**** Provided material ****

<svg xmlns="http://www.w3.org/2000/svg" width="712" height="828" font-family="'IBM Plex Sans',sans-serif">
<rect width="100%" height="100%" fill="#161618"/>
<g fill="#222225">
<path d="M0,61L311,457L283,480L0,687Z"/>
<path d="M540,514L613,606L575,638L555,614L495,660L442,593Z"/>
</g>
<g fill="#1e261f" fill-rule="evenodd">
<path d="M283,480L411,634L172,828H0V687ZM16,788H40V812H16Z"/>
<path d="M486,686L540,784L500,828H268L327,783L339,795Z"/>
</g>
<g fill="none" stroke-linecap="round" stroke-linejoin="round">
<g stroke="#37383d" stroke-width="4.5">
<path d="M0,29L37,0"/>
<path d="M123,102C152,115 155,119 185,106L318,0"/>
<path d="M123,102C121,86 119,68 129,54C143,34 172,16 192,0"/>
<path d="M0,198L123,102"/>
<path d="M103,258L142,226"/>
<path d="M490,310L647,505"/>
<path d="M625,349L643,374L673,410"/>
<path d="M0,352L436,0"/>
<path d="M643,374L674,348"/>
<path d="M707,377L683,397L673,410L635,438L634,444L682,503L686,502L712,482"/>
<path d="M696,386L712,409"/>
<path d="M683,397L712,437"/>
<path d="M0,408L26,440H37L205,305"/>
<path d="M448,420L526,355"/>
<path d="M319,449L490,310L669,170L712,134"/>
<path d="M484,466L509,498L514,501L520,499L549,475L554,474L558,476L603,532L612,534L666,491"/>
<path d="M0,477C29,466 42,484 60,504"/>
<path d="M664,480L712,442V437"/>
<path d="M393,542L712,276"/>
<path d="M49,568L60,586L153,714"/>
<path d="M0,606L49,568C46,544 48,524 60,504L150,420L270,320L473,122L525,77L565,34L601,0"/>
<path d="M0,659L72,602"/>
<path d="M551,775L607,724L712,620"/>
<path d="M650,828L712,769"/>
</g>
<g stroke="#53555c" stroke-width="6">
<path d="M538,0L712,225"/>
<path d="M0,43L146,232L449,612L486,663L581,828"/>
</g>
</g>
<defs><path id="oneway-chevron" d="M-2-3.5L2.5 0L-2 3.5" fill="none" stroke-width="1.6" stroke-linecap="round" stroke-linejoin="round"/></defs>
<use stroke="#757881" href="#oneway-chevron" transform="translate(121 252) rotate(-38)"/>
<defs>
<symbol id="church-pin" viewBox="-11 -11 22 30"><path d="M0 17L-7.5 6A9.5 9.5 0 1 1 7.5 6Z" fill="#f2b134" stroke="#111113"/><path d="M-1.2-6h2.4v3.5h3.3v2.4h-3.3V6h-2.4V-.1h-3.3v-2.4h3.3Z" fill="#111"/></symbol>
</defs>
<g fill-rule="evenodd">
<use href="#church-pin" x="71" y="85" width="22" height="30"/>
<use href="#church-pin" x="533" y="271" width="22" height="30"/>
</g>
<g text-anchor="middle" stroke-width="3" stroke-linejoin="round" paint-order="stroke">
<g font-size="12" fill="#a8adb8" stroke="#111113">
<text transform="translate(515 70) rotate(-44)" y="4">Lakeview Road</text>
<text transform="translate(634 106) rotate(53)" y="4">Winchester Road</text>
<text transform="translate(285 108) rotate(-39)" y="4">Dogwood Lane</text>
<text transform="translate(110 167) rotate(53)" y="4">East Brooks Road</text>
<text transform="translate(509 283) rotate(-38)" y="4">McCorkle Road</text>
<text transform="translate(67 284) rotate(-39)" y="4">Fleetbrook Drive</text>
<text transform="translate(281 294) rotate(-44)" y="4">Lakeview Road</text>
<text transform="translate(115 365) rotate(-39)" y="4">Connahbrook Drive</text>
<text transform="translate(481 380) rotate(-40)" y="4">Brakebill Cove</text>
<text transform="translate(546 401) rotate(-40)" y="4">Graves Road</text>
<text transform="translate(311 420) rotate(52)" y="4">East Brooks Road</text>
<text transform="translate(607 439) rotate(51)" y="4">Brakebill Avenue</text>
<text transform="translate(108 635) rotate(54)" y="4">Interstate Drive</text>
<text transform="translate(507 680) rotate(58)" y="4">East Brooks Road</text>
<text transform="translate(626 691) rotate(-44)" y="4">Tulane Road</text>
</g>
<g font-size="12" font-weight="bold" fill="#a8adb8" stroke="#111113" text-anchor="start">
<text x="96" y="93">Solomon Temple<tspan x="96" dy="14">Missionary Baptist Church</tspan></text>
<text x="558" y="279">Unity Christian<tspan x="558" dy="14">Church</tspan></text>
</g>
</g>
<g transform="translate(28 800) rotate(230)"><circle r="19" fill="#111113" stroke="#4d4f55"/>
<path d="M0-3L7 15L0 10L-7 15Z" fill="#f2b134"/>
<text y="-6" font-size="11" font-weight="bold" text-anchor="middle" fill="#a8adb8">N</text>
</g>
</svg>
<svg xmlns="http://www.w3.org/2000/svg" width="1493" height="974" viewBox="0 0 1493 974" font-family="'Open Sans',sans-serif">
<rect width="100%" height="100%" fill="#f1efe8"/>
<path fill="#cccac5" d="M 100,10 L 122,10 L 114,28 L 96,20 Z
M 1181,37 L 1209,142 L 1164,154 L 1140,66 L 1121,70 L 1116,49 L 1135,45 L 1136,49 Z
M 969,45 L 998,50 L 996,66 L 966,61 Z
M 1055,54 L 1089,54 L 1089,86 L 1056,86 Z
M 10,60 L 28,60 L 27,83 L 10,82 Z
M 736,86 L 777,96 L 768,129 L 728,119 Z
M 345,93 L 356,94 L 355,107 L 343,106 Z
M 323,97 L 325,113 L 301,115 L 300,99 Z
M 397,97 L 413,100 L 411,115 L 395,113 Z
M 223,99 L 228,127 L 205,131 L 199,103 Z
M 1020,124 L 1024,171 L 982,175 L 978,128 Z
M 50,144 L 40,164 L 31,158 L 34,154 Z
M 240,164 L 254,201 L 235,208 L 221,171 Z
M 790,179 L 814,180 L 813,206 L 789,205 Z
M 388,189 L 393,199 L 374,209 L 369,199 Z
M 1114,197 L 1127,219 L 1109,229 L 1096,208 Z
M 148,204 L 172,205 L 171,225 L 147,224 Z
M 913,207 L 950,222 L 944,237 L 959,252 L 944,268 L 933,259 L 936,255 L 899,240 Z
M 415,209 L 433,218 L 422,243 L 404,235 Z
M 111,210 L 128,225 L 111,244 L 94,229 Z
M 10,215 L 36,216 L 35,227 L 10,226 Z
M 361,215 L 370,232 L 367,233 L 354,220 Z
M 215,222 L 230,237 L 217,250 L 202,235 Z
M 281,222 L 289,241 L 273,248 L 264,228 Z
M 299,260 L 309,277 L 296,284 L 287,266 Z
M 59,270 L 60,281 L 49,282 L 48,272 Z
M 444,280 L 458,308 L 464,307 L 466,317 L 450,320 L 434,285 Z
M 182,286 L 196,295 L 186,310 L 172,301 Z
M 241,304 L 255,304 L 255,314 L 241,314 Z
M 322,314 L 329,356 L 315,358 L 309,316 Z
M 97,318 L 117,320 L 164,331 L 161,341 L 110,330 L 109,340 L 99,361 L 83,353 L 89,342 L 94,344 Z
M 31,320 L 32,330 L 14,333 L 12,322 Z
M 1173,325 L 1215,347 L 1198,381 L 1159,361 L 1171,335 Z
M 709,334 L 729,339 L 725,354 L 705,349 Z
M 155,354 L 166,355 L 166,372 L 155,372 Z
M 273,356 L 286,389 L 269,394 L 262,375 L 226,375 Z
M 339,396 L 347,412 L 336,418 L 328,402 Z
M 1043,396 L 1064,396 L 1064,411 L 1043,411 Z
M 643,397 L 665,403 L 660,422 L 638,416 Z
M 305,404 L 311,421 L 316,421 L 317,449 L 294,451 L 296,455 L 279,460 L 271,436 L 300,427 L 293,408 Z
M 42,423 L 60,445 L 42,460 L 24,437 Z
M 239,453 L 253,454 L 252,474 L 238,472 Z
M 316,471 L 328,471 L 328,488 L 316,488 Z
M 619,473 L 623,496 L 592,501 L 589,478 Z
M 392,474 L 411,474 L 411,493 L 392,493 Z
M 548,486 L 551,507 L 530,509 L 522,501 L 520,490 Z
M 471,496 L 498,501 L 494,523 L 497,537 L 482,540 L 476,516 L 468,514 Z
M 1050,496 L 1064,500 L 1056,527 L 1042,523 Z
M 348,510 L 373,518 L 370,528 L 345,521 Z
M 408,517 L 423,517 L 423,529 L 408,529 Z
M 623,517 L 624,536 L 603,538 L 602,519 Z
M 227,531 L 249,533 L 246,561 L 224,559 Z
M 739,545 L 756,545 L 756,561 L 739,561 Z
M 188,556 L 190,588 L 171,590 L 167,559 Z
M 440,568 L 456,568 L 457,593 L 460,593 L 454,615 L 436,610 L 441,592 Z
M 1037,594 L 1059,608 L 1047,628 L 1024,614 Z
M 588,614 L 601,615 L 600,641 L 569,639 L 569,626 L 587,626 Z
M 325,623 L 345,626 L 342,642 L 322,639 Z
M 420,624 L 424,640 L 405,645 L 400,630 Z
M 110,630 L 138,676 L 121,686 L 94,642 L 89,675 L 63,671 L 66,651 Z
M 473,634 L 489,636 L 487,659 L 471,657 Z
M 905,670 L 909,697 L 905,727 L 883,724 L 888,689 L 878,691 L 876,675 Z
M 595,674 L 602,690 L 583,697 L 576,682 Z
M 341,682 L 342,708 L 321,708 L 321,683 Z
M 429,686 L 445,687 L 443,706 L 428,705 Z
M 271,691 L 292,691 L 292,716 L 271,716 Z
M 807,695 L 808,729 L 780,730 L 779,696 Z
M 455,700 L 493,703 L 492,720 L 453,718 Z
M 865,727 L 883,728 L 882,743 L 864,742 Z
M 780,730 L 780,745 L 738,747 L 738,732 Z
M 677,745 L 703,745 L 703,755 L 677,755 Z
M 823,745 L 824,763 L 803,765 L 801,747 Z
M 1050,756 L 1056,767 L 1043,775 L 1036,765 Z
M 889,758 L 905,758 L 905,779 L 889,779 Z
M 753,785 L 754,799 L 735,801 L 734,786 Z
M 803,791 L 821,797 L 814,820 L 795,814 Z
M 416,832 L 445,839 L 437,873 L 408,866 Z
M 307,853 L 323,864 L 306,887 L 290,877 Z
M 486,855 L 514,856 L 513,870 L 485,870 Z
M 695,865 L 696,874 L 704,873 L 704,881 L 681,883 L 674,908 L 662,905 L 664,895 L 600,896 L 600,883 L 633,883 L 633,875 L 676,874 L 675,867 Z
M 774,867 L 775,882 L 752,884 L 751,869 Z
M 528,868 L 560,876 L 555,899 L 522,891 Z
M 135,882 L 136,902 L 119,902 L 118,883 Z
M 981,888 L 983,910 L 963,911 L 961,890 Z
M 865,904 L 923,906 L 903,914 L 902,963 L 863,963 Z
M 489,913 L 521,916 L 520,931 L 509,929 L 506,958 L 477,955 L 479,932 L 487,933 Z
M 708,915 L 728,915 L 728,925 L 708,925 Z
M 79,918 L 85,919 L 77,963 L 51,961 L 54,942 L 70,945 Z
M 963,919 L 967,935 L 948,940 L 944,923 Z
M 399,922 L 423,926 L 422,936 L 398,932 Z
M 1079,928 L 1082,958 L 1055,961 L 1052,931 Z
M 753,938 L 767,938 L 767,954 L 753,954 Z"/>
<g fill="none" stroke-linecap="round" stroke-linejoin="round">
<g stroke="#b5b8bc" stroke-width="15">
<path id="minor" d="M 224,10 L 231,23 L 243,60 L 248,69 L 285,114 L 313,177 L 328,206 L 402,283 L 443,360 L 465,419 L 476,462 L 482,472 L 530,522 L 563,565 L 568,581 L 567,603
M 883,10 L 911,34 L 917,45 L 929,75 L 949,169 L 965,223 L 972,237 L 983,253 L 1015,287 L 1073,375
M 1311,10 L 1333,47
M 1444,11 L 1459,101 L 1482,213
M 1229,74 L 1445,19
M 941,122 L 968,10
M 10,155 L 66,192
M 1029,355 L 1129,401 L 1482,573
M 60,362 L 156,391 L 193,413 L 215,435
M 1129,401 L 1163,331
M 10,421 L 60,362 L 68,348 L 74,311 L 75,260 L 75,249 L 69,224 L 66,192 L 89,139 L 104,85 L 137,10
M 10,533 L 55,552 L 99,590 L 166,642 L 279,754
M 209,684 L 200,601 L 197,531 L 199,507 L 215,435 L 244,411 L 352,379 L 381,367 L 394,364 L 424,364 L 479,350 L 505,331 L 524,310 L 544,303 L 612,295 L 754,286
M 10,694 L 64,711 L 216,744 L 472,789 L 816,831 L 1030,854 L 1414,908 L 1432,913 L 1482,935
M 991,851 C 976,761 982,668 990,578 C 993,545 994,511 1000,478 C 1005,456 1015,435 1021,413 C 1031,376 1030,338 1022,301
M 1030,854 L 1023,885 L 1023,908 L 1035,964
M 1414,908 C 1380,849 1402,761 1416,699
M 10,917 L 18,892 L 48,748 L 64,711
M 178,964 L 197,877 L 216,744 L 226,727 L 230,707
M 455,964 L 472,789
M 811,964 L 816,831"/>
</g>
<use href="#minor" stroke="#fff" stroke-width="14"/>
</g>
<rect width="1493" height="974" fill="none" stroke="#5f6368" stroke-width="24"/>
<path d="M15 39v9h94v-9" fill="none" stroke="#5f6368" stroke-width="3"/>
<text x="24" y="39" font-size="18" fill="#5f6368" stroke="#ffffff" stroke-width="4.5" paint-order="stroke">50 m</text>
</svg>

****

Your instructions
Each line containing the word "middle" needs to be copied from the data above.

The completed task
<g text-anchor="middle" stroke-width="3" stroke-linejoin="round" paint-order="stroke">
<text y="-6" font-size="11" font-weight="bold" text-anchor="middle" fill="#a8adb8">N</text>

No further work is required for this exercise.